When you drag a web page into Scrivener, it defaults to saving it as a Web Archive. If that’s the case, then why does it need to access the net when viewing that same page in Scrivener later? It seems to be loading images from the original web site instead of using what it downloaded originally. If I had saved it as a Web Archive and then dragged that into Scrivener, presumably it wouldn’t do that. My question is why is it doing it when I drag a page into Scrivener?
I’m afraid I don’t actually know the answer - Scrivener just uses Apple’s WebKit (the same used by Safari) for displaying and saving web archives. The behaviour is determined by WebKit itself - certainly there’s nothing in Scrivener’s code that does this; all Scrivener does is call a load request on the file URL; it has no knowledge of the original web page itself.
Scrivener supports importing and viewing the WebArchive format via the Web Kit component of the Mac, whatever that format does or does not do correctly is a problem with the format and the viewer that has been supplied to use for working with it. I’ve never been a big fan of it for this reason, and for the reason that I generally do not want the entire page anyway—all of the data mining tracking bugs, Flash ads that make Web Kit unstable and a security nightmare and even the navigation components around the content I intend to archive. I want to trim all of that junk out, and so for my purposes importing as text is the best solution.
And yes, some legitimate stuff can end up not being archived as well, it depends on how the page was coded. Increasingly, web designers create web pages that are all but inoperable all by themselves. The browser has to go and fetch data from potentially dozens of different web sites, for everything from CSS to Javascript to images, just to put it all together into a form that most people will recognise. I believe WebArchive does some encapsulation, but not everything will get imported.
Yes, but the whole point of a web archive is that it’s off-line. Scrivener for some reason is trying to load elements from the original page online, which is what doesn’t make sense.
Yes, but as we have both said, that’s down to Apple’s WebKit, nothing to do with Scrivener. You can always covert them to text or import the files as PDF instead.
You can default webarchives to open with TextEdit. Not pretty, but they shouldn’t update when loaded in the external editor (TextEdit), as they do when loaded in Safari.
given how useful having an archive of the text and visual information from web pages can be that functions offline, i’d like to request that mac users get some kind of “pdf” import option when they try to pull a web page into research the way pc users do
of course it is possible to export to pdf in advance and import but saving the extra step and keeping the nice formatting scrivener uses would be ideal and a great timesaving feature imo
I can’t speak to whether directly doing so is possible with the tools available on a Mac, but all Mac software that can print through the standard OS X printing dialogue can create a PDF, it is a native feature of the operating system, and Scrivener can be a direct target from any print dialogue, from the “PDF” button. If you don’t see that option, you might need to manually install it. Instructions are provided in §11.4, Print as PDF to Scrivener, pg. 141 of the user manual.
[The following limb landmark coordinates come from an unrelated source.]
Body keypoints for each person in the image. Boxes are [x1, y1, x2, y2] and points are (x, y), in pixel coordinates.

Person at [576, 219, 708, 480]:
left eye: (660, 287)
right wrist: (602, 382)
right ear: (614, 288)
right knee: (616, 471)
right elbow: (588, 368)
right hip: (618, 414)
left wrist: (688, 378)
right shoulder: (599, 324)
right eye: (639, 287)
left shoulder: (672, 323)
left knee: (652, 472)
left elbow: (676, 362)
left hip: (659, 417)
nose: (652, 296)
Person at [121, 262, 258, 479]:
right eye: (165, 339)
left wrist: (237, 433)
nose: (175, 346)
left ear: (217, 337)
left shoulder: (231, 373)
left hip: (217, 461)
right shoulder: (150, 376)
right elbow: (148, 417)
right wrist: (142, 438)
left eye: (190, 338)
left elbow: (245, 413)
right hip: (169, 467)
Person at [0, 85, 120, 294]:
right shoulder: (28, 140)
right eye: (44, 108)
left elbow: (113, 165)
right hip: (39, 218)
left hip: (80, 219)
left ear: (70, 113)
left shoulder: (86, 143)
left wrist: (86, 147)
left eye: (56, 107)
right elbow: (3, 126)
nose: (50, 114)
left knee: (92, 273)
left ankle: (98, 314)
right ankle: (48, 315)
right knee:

I like to combine the ability to “print” a PDF of a web page directly to Scrivener with the “Reader” feature of Safari, which cleans up the fonts and usually includes only relevant images from the web page. Some Evernote extensions available in other web browsers have a similar website view that can often be used to make uncluttered PDFs for importing to Scrivener.
A good one for Firefox (which also has a built in reader mode) is the HackTheWeb extension, which takes its inspiration from the now defunct Aardvark. When you use that extension, your mouse highlights regions of the page in a red rectangle, and you get a few buttons to do things with those regions. For example you can select the article portion of a page and hit the i key to “isolate”, stripping every element outside of that box out of the page. If you use Stylish as well, you can even save your modifications so that the site will go on looking the way you trimmed it.
It’s useful for those occasions where the reader feature doesn’t work right, or if it just does too much change to the article’s text formatting.